Pursuant to s. 166.021(4), F.S., a referendum is required to amend the Crestview City Charter by removing the police and fire departments from the control of the mayor and placing them under the council, since this change would affect the distribution of powers among elected officials.

Your inquiry notes that under your city charter, the mayor is in charge of the police and fire departments. See s. 17, Ch. 63-1249, Laws of Florida. The city council would like to take control of these two departments out from under the mayor and place them under the control of the council by ordinance. As city attorney, you are concerned that this type of charter amendment may require a referendum. Section 166.021(5), F.S., provides:

"(5) All existing special acts pertaining exclusively to the power or jurisdiction of a particular municipality except as otherwise provided in subsection (4) shall become an ordinance of that municipality on the effective date of this act, subject to modification or repeal as other ordinances." (Emphasis supplied.)

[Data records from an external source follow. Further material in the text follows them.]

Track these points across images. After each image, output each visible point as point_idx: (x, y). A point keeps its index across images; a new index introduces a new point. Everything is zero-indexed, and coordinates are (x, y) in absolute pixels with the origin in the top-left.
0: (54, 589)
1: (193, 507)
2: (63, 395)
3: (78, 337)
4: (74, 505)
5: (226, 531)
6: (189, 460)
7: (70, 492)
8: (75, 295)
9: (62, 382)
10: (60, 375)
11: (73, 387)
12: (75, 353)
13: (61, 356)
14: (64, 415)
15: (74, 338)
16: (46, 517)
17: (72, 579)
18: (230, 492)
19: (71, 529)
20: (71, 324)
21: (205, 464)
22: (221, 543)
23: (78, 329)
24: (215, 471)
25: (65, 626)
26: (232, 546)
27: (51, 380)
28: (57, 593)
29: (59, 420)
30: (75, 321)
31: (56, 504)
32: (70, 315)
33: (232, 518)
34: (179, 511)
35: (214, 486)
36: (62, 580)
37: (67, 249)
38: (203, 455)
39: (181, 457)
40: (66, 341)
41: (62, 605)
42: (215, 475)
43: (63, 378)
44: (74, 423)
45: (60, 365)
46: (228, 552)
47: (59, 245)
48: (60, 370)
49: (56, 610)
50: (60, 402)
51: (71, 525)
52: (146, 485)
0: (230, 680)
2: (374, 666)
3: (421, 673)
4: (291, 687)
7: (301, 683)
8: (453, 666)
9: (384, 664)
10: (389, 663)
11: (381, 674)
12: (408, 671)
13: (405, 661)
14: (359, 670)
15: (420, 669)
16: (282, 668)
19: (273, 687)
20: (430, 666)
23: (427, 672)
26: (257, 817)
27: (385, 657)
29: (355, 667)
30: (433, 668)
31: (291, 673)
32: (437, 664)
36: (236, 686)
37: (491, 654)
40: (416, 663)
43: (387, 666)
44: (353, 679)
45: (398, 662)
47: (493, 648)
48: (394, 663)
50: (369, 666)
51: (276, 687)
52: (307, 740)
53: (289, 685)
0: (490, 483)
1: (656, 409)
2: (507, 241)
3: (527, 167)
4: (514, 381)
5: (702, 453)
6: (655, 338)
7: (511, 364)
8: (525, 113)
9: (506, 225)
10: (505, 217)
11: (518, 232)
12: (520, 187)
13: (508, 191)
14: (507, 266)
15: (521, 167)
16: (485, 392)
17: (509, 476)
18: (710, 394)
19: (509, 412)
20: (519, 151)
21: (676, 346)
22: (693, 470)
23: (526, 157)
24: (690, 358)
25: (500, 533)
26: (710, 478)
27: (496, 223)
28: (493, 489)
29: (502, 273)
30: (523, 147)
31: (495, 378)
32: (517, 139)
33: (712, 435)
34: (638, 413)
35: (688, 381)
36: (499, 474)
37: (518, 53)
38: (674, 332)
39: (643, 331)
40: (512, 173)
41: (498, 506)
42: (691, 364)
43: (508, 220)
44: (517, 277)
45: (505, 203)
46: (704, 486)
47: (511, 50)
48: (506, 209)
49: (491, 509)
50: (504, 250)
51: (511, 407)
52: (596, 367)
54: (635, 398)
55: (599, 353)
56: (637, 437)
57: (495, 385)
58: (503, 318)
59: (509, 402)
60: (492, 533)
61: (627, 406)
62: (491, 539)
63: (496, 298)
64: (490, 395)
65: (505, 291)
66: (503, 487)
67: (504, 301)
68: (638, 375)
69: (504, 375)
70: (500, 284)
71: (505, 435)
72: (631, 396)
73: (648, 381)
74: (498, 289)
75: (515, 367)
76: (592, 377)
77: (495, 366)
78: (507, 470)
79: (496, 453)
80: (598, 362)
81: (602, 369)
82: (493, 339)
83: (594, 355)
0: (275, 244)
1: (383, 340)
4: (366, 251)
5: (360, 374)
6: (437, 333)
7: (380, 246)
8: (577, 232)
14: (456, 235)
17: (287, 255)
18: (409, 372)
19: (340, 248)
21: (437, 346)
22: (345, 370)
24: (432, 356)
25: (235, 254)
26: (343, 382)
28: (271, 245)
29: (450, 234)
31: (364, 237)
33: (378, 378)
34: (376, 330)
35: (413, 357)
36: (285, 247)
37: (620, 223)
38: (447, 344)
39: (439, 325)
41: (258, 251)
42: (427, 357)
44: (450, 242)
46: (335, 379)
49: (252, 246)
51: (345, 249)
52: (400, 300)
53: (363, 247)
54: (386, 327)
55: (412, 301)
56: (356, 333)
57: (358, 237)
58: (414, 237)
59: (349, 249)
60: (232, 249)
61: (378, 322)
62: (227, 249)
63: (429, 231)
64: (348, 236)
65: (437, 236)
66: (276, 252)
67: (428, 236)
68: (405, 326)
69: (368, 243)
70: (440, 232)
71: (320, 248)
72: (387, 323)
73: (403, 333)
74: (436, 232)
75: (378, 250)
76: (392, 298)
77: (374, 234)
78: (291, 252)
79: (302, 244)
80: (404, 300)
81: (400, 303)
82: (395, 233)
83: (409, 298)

However, s. 166.021(4), F.S., expressly provides in pertinent part:

"[n]othing in this act shall be construed to permit any changes in a special law or municipal charter which affect the exercise of extraterritorial powers or which affect an area which includes lands within and without a municipality or any changes in a special law or municipal charter which affect the creation of existence of a municipality, the terms of elected officers and the manner of their election, the distribution of powers among elected officers, matters prescribed by the charter relating to appointive boards, any change in the form of government or any rights of municipal employees, without approval by referendum of the electors as provided in s. 166.031 . . .." (Emphasis supplied.)

Thus, a change in the "distribution of powers among elected officials" cannot be made by the city council pursuant to its home rule powers under Ch. 166 without approval by referendum of the electors as provided by s. 166.031, F.S.

Attorney General Opinion 077-135 concluded that if a municipality contemplates a change only in its "internal, administrative operations" and there is no alteration of the basic distribution of policymaking and administrative functions, there would be no change in the form of government, and such a change could be made by ordinance alone.

Section 17 of your city charter, Ch. 63-1249, Laws of Florida expressly provides:

"The mayor shall employ and discharge and prescribe all the duties and powers of the chief of police, fire chief and all personnel in the police and fire departments; . . .." (Emphasis supplied.)

Subsequent amendatory legislation has not changed this aspect of the distribution of powers among elected officials in your city government.

Thus, s. 17 of the charter contemplates that the mayor, an elected official, have general supervision of the police and fire departments. The above-described ordinance, which would remove supervision of these two departments from the mayor and place them under the council, would affect the distribution of powers among elected officials. See dictum in Smith v. City of Pinellas Park, 336 So.2d 1255 (2 D.C.A. Fla., 1976) (stating that an ordinance, to the extent that it changed the distribution of powers as between the city manager and the city council in the appointment of chiefs of the police and fire departments, would probably be invalid). Accordingly, I must conclude that a referendum is required to make such an amendment to s. 17 of the Crestview City Charter.